The following Einstein quote is probably apocryphal, but that doesn’t make it any less useful: “If I had an hour to solve a problem and my life depended on the solution, I would spend the first 55 minutes determining the proper question to ask, for once I know the proper question, I could solve the problem in less than five minutes.”

Scoping the problem or determining the proper question to ask is honestly the most important part of the whole troubleshooting process, as if you don’t know what the problem is how can you fix it? Also, if you don’t define the problem how do you know it’s a problem? That one is a little odd but true but the “issue” could just be a configuration that is never going to work.

A long time ago I used to be broadband support tech in a ISP. Wireless routers were new on the market and just being rolled out. Soon after I started supporting broadband (previously I was supporting only dial-up) I had a call with a customer who couldn’t get their internet working. After about 5 minutes struggling to get a handle on the problem and checking some things on the computer, I went back to the beginning and asked them where their router was. The response was, “Oh that thing? That’s in the shed. Why would I need it -the internet is wireless.”

This one has always stuck in my head. If I had have nailed down what the issue was in the beginning, it would have been a faster solution and there would have been far less messing around. It also illustrates that sometimes the issue may not be a technical problem but a configuration problem. The setup the customer had was obviously never going to work. Correct scoping helps fix these too, and helps keep you clear of rabbit holes.

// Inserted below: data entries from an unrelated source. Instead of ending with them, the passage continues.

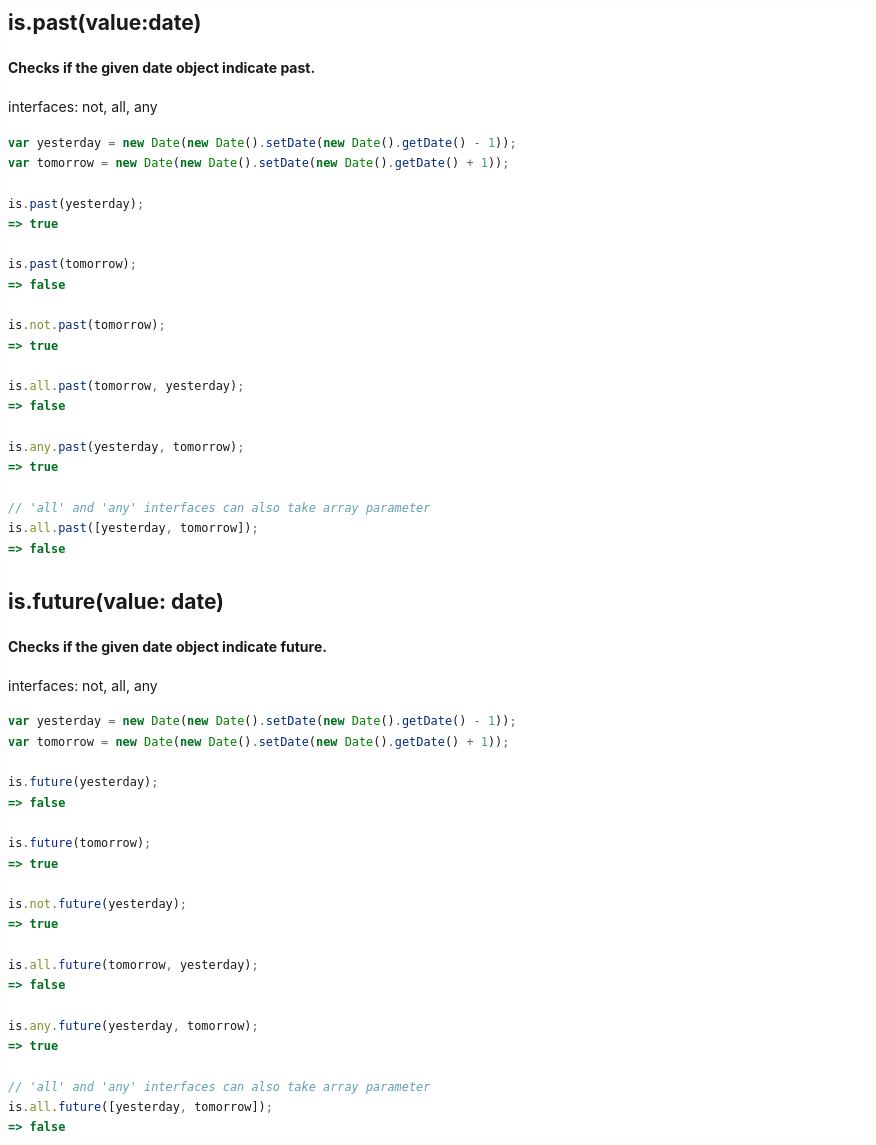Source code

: is.past(value:date)
---------------------
#### Checks if the given date object indicate past.
interfaces: not, all, any

```javascript
var yesterday = new Date(new Date().setDate(new Date().getDate() - 1));
var tomorrow = new Date(new Date().setDate(new Date().getDate() + 1));

is.past(yesterday);
=> true

is.past(tomorrow);
=> false

is.not.past(tomorrow);
=> true

is.all.past(tomorrow, yesterday);
=> false

is.any.past(yesterday, tomorrow);
=> true

// 'all' and 'any' interfaces can also take array parameter
is.all.past([yesterday, tomorrow]);
=> false
```

is.future(value: date)
-----------------------
#### Checks if the given date object indicate future.
interfaces: not, all, any

```javascript
var yesterday = new Date(new Date().setDate(new Date().getDate() - 1));
var tomorrow = new Date(new Date().setDate(new Date().getDate() + 1));

is.future(yesterday);
=> false

is.future(tomorrow);
=> true

is.not.future(yesterday);
=> true

is.all.future(tomorrow, yesterday);
=> false

is.any.future(yesterday, tomorrow);
=> true

// 'all' and 'any' interfaces can also take array parameter
is.all.future([yesterday, tomorrow]);
=> false
```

For scoping a problem I generally have a list of questions that I run through. Some, or even all of them, may not apply to every case, but it’s a good starting point.

The List:

  • What is happening? By this I don’t mean the overall issue, I mean the symptoms of the issue. Computer blue screening would be an obvious example of a symptom rather than an issue.
  • Has this setup ever worked? Is it a new configuration or something that has been in place for some time?
  • What is the configuration trying to accomplish?
  • If it has, when was the last time it worked?
  • How many issues are they experiencing? If more than one, are they all different or related?
  • How many users is this affecting? How many servers is this affecting?
  • How severe is the problem? Crashes , slowness, application crashes or just a vague feeling of unease.
  • If intermittent, how frequent or random is it?
  • Is it reproducible?

This was the second post in a series of 4 on troubleshooting, the remaining two blogs will cover the data collection , results and analysis bits of the process. Hopefully others will find this method as useful as I have over the years.